In Part one Harari maintains starkly, without any critical discussion, that matter and energy came into existence 13.5 billion years ago with the singular event of the big bang. Without the philosophical discussion which is needed to correctly “interpret” the meaning of Harari’s opening statement we may be forgiven for suspecting that this is an unfortunate dogmatic opening to a book with the subtitle: ” a brief history of mankind”. Kant would have specifically objected to the big bang theory on the grounds that it is using an illegitimate realist assumption that the world exists as a finite whole which began with a first cause, the so called big bang. The world, he would have argued is , in terms of the appearances that happen, transcendentally ideal, because appearances leave our relation to things in themselves, the world in itself, undetermined. An explosion, even if it is massive is something that necessarily could only happen in a world, situated in a space and over a period of time that must have preceded the explosion. The dogmatic insistence of the scientist that space and time sprang into existence with the explosion merely suspends the principle of causation that by definition cannot have a first cause: because if causality is to have a universal application literally everything has to have a cause even the so called postulated first cause. If one was to bring the early Wittgenstein into this discussion he might have said that this is something that cannot be spoken about and must be passed over in silence, being beyond the limits of our language.

[Records drawn from a dataset]

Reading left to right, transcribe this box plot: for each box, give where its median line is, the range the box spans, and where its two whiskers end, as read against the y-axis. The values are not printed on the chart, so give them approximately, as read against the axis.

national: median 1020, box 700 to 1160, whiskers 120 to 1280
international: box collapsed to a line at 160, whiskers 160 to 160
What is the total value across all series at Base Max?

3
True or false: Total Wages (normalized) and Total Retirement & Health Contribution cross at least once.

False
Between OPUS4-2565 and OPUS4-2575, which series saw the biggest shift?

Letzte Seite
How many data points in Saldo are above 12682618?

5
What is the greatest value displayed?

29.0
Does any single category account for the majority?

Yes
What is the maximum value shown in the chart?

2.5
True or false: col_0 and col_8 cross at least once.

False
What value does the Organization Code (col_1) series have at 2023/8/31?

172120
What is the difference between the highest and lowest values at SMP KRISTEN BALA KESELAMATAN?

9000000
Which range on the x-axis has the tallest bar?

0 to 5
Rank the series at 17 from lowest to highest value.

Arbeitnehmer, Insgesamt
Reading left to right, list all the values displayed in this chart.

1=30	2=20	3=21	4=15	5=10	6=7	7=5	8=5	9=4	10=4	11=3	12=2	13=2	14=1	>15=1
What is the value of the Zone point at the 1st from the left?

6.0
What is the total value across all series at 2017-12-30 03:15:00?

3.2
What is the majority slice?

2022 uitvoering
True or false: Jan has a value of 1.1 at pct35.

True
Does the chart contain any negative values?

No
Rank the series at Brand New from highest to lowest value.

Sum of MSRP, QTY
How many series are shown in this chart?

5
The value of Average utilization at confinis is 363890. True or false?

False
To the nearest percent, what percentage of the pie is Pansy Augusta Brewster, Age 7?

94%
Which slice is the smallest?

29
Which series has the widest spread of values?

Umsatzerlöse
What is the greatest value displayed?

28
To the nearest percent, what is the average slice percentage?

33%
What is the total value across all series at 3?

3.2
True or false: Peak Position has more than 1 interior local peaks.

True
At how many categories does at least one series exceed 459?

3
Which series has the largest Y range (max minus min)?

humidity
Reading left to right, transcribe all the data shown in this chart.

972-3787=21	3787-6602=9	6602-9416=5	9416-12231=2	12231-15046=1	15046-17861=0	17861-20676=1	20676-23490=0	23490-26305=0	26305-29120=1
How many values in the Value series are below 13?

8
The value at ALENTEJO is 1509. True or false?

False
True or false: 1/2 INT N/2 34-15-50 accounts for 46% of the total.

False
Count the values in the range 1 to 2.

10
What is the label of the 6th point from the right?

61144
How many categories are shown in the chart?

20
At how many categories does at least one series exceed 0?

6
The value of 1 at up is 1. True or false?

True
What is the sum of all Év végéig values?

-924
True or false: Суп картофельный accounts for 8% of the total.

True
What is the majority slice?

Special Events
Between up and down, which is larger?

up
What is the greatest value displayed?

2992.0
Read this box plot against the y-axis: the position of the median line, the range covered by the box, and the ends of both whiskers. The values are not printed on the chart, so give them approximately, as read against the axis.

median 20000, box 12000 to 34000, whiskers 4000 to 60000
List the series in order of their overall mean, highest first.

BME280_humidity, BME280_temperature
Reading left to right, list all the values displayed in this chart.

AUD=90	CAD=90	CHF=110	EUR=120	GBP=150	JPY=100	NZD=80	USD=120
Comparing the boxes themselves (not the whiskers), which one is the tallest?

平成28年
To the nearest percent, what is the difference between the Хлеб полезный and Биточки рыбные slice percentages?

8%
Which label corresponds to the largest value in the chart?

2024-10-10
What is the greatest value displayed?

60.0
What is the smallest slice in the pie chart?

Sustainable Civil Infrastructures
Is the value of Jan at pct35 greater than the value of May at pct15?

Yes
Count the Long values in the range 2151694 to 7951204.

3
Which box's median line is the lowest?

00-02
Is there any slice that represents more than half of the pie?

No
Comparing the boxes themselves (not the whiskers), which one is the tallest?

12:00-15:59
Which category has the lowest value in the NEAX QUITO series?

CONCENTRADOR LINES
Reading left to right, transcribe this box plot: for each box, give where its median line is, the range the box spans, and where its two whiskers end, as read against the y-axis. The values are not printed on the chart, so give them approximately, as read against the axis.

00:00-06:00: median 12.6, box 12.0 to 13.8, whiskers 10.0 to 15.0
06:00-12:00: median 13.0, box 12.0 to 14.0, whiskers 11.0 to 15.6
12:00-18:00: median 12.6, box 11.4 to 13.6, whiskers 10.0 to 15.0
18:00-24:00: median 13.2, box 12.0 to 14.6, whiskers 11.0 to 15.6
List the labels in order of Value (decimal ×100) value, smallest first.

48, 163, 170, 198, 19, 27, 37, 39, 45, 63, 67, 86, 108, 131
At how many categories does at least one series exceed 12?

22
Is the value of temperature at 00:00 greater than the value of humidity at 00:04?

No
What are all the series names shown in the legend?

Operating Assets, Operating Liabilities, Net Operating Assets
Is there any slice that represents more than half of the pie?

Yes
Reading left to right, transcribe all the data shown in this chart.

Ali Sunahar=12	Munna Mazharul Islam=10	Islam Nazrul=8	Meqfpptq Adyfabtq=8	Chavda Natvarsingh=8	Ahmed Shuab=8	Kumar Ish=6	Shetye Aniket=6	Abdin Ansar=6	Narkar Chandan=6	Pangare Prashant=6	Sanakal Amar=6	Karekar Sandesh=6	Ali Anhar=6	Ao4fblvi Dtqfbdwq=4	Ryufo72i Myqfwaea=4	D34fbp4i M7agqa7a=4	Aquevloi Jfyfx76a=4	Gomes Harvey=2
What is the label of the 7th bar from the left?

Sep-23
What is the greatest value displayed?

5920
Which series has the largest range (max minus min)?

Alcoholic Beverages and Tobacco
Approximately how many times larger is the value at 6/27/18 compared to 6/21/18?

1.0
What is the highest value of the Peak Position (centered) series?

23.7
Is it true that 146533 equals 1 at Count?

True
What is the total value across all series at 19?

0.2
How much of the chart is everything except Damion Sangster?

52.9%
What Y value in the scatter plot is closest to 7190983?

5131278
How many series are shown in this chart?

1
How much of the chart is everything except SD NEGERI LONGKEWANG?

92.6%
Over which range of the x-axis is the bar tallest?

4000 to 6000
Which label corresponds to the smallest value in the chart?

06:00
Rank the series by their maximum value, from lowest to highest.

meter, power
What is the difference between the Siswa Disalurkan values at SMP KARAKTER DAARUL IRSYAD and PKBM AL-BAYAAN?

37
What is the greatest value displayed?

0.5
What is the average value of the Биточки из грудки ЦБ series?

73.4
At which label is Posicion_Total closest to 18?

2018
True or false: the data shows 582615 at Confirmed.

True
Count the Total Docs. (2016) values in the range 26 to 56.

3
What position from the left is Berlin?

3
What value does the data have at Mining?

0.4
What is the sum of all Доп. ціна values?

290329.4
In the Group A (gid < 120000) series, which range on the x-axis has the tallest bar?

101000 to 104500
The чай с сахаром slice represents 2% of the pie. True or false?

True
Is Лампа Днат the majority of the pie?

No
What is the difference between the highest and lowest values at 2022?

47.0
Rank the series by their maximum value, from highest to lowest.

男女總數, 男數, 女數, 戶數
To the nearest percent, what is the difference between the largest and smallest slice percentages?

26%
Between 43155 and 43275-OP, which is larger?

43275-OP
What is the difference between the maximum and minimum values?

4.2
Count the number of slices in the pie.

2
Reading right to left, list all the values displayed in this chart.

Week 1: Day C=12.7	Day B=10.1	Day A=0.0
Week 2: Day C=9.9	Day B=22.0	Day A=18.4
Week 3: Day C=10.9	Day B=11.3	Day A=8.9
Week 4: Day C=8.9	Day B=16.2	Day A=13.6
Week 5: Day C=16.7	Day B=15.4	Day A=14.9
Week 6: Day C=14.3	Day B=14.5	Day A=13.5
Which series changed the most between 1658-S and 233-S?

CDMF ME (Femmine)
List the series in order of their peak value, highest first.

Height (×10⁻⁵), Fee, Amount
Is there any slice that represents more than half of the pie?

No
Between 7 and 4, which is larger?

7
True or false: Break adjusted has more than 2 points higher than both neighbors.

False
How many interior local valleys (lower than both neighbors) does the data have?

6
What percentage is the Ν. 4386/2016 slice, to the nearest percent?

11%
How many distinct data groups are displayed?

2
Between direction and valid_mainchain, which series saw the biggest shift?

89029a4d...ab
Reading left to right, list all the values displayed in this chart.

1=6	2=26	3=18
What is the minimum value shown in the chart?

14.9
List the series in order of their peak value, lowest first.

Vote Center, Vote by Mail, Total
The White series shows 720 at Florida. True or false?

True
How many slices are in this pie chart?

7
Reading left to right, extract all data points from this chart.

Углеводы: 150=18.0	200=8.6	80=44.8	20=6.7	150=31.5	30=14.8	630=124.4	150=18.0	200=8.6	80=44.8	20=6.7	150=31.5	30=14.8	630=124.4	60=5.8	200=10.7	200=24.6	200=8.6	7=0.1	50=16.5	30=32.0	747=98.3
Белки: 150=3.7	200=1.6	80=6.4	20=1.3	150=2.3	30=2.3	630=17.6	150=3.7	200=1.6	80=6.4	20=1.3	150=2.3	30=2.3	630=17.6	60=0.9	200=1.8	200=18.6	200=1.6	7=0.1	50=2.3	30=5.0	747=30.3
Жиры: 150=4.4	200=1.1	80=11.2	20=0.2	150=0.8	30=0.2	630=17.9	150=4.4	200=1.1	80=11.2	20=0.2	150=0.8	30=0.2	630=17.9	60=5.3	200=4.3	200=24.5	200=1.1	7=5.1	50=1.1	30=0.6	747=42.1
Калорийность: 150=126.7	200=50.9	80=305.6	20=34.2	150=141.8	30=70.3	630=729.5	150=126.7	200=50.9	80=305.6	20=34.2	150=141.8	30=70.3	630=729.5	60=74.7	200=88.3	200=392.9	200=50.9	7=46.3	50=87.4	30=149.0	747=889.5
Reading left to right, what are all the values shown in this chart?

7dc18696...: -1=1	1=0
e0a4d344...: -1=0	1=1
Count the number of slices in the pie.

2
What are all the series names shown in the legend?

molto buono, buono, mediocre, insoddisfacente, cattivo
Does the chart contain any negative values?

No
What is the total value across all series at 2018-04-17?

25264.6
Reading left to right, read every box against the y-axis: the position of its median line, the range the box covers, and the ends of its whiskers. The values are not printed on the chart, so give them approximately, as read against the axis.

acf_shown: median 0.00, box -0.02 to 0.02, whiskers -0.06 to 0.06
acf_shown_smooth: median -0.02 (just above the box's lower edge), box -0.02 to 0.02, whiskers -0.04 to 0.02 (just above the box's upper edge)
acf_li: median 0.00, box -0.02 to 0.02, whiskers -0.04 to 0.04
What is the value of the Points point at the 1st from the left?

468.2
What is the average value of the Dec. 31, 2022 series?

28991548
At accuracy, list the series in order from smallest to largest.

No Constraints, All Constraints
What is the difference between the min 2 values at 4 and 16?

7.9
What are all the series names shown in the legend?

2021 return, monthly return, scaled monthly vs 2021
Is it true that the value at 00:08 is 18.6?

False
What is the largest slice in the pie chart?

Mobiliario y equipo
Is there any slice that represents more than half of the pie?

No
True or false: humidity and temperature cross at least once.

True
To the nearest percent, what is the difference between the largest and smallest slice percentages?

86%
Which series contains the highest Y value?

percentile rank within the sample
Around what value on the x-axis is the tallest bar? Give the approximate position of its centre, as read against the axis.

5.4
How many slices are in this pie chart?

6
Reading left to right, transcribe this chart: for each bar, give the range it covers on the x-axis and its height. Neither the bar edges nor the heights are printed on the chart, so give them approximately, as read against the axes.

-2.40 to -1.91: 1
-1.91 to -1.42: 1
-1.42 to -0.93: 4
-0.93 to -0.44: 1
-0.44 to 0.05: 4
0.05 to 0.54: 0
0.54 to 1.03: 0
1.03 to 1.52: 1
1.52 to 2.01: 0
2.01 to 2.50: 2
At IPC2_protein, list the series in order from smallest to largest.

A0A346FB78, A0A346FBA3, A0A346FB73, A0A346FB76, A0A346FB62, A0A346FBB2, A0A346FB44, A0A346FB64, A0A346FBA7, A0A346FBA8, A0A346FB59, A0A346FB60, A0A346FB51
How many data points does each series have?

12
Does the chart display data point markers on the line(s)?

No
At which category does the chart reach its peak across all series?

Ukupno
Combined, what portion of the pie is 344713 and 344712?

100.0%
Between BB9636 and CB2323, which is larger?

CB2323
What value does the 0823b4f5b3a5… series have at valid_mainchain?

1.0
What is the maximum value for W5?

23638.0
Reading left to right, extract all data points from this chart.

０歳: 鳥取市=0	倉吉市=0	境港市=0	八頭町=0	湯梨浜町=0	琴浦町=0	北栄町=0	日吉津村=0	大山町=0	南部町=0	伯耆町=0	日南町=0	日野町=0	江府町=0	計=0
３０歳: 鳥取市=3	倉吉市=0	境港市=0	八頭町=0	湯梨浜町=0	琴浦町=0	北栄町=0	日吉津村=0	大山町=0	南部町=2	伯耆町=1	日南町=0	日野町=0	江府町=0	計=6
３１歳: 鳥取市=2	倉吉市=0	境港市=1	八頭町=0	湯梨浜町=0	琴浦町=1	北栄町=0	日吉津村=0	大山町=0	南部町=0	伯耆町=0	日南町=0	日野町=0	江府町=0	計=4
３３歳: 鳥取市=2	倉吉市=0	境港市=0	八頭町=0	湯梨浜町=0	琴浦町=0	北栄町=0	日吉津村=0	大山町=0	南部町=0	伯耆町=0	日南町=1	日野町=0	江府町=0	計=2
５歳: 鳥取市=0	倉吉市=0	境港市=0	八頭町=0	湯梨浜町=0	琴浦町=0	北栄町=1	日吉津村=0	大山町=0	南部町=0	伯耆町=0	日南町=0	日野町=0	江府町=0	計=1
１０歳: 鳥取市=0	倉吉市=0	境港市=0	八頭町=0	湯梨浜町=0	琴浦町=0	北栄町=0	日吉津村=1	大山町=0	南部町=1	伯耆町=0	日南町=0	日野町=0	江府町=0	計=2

Action item A:
Answer these questions about the passage on Harari and the big bang:
(i) According to Harari, how many years ago did matter and energy come into existence?
(ii) What kind of assumption would Kant have said the big bang theory uses?
(iii) What might the early Wittgenstein have said about this matter?
Action item B:
Write what comes next in the passage on Harari and the big bang, starting after its last sentence.

Written answer A:
(i) 13.5 billion years ago.
(ii) An illegitimate realist assumption that the world exists as a finite whole which began with a first cause.
(iii) That it cannot be spoken about and must be passed over in silence, being beyond the limits of our language.

Written answer B:
Problems of a different kind emerge when in this first critique Harari insists that the Cognitive Revolution which appeared 70,000 years ago occurred because this is the period when fictional language emerged. This, a current theory argues, by marshalling a mountain of evidence in its support, is far too early for such a complex linguistic phenomenon. No attempt is made to dismantle the extensive archeological and literary evidence presented by researchers such as Julian Jaynes who claimed that the fictional use of language must have occurred much later than 70,000 years ago. Indeed, according to Jaynes, it probably occurred well after the beginning of the agricultural revolution that according to Harari began in 12,000 BC.

In essay number two we are not subjected so much to dogmatic statements as a kind of bi-polar dialectical argumentation that contrasts myths with facts. This form of argument basically insists that if a myth is not factual it cannot have any cognitive relation to reality. Myths are products of the imagination it is argued which can disappear tomorrow if suddenly no one believes in them any longer.  Products of the imagination are, of course transitory and come and go in our culture like tumbleweeds but Religious ideas refer to an area of our lives Paul Ricoeur terms “the sacred” which appeal to other faculties of the mind, e.g. the understanding and reason. Myths “disguise” these ideas by embedding them in “popular” narratives.

Our ideas of freedom and equality are also dubbed “figments of the imagination” but they separate themselves from myths because so many people continue to believe in their  political importance. This belief in, for example, the value of freedom continues in spite of the contradiction that is involved when governments use imagined authority for example to remove peoples imagined freedom. Harari, appears here to confuse the conceptual systems we use to describe states of affairs with these states of affairs. Political and ethical freedom are not defined in terms of what the individual wishes, however unreasonable the wish: it is rather defined in Kantian terms of equality, namely in terms of the permissible use of ones freedom in the light of the condition that this use does not encroach upon anyone else’s freedom. The power of reason whose scope and limitation has been charted by philosophy and the conceptual systems of philosophers are completely ignored in Harari’s account.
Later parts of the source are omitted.